6 So when they had come together, they asked him, “Lord, will you at this time restore the kingdom to Israel?” 7 He said to them, “It is not for you to know times or seasons that the Father has fixed by his own authority. 8 But you will receive power when the Holy Spirit has come upon you, and you will be my witnesses in Jerusalem and in all Judea and Samaria, and to the end of the earth.” 9 And when he had said these things, as they were looking on, he was lifted up, and a cloud took him out of their sight. 10 And while they were gazing into heaven as he went, behold, two men stood by them in white robes, 11 and said, “Men of Galilee, why do you stand looking into heaven? This Jesus, who was taken up from you into heaven, will come in the same way as you saw him go into heaven.”

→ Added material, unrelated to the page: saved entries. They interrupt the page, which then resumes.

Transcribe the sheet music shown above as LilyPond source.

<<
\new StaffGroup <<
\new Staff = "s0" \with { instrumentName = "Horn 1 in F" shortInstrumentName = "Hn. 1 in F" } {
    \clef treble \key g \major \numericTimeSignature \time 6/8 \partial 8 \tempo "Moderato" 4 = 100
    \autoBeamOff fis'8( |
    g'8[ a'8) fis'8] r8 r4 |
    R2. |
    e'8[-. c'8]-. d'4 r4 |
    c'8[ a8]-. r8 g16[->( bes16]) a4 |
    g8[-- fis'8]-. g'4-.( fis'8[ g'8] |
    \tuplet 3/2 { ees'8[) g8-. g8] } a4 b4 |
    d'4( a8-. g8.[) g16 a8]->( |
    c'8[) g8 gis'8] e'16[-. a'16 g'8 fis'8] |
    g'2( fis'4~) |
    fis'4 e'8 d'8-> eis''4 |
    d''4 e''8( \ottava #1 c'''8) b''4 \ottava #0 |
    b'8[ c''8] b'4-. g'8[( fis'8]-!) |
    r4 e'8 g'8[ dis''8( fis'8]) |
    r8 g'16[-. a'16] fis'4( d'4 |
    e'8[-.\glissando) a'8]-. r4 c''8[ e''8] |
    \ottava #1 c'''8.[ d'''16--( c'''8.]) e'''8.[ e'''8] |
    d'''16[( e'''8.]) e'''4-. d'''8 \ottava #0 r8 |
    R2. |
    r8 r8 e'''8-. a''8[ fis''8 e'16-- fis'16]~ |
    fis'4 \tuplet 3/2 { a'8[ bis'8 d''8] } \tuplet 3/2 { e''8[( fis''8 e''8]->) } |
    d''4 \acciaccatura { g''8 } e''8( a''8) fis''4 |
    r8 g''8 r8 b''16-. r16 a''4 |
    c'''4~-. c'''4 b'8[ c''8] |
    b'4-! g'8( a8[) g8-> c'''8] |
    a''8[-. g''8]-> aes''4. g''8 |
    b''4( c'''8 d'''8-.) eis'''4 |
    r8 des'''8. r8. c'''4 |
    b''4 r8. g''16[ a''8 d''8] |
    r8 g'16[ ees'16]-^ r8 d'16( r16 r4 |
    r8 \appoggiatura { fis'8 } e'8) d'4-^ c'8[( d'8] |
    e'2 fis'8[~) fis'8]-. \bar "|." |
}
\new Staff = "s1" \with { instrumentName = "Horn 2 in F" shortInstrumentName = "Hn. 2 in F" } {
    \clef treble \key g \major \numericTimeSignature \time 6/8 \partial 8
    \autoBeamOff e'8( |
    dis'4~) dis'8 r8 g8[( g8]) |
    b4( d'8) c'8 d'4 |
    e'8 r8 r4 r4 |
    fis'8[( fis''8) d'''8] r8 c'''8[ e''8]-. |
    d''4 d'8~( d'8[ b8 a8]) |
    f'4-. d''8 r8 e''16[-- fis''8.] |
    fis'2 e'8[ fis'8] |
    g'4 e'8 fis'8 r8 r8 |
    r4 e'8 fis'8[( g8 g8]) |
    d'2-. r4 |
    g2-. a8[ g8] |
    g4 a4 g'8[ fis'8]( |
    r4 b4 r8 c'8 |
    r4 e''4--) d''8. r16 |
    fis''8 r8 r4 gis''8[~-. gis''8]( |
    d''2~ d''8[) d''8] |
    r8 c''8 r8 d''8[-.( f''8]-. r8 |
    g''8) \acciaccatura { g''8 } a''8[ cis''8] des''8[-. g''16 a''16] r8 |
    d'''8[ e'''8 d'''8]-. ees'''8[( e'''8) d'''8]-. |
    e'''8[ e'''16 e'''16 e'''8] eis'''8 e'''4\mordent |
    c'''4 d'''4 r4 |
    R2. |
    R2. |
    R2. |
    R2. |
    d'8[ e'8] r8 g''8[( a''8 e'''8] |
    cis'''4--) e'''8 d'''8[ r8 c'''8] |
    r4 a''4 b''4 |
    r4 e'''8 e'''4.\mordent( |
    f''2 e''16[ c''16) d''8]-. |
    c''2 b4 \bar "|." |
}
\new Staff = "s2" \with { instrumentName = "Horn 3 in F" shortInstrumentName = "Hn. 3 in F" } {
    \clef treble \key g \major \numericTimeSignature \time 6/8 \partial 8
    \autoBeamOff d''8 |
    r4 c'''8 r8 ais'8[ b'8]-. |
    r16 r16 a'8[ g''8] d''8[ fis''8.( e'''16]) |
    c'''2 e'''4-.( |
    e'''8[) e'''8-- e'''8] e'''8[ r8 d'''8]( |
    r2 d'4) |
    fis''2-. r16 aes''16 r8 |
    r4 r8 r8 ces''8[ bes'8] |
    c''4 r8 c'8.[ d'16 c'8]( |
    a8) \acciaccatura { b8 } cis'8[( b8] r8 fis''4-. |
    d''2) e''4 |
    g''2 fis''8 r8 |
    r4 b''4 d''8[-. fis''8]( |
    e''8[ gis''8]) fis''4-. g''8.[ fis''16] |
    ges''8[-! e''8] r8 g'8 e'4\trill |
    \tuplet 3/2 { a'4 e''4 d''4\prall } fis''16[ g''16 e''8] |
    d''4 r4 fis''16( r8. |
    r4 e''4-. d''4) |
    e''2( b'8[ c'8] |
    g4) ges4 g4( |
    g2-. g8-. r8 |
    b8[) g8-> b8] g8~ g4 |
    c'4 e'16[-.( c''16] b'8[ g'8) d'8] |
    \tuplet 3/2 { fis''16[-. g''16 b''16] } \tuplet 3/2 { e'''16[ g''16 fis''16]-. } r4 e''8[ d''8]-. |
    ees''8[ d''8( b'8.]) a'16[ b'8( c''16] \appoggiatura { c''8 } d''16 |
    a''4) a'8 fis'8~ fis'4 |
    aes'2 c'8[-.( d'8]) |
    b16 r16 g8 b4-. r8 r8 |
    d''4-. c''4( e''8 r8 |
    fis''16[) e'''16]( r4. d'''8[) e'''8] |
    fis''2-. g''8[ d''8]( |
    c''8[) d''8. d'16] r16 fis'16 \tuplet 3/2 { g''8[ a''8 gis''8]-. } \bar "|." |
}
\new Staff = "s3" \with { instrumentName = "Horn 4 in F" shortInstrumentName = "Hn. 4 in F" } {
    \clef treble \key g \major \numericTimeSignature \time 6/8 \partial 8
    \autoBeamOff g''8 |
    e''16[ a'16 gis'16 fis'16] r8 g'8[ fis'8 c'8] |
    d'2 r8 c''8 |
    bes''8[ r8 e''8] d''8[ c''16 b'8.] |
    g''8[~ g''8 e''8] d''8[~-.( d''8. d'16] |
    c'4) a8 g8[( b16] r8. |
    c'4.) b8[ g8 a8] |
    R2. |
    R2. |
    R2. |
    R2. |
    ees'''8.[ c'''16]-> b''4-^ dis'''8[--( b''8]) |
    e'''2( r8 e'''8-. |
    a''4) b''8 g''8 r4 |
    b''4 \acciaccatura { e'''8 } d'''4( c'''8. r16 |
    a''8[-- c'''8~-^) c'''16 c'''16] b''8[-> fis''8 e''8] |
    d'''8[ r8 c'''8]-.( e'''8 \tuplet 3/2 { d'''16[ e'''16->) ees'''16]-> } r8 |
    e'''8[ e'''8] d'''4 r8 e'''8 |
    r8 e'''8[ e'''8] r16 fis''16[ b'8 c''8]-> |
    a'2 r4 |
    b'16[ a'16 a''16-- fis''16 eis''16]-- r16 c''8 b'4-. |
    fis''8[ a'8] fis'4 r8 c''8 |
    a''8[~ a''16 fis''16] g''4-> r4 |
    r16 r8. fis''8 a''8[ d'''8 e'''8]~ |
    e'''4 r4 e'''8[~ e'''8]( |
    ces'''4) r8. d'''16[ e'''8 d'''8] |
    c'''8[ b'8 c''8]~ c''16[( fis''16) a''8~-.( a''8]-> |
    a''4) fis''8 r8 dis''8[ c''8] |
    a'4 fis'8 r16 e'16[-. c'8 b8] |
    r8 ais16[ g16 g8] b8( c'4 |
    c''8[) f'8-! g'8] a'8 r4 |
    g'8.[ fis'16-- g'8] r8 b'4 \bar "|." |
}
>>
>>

12 Then they returned to Jerusalem from the mount called Olivet, which is near Jerusalem, a Sabbath day's journey away. 13 And when they had entered, they went up to the upper room, where they were staying, Peter and John and James and Andrew, Philip and Thomas, Bartholomew and Matthew, James the son of Alphaeus and Simon the Zealot and Judas the son of James. 14 All these with one accord were devoting themselves to prayer, together with the women and Mary the mother of Jesus, and his brothers.3
15 In those days Peter stood up among the brothers (the company of persons was in all about 120) and said, 16 “Brothers, the Scripture had to be fulfilled, which the Holy Spirit spoke beforehand by the mouth of David concerning Judas, who became a guide to those who arrested Jesus. 17 For he was numbered among us and was allotted his share in this ministry.” 18 (Now this man acquired a field with the reward of his wickedness, and falling headlong4 he burst open in the middle and all his bowels gushed out. 19 And it became known to all the inhabitants of Jerusalem, so that the field was called in their own language Akeldama, that is, Field of Blood.) 20 “For it is written in the Book of Psalms,
“‘May his camp become desolate,
and let there be no one to dwell in it’;
“‘Let another take his office.’
21 So one of the men who have accompanied us during all the time that the Lord Jesus went in and out among us, 22 beginning from the baptism of John until the day when he was taken up from us—one of these men must become with us a witness to his resurrection.” 23 And they put forward two, Joseph called Barsabbas, who was also called Justus, and Matthias. 24 And they prayed and said, “You, Lord, who know the hearts of all, show which one of these two you have chosen 25 to take the place in this ministry and apostleship from which Judas turned aside to go to his own place.” 26 And they cast lots for them, and the lot fell on Matthias, and he was numbered with the eleven apostles.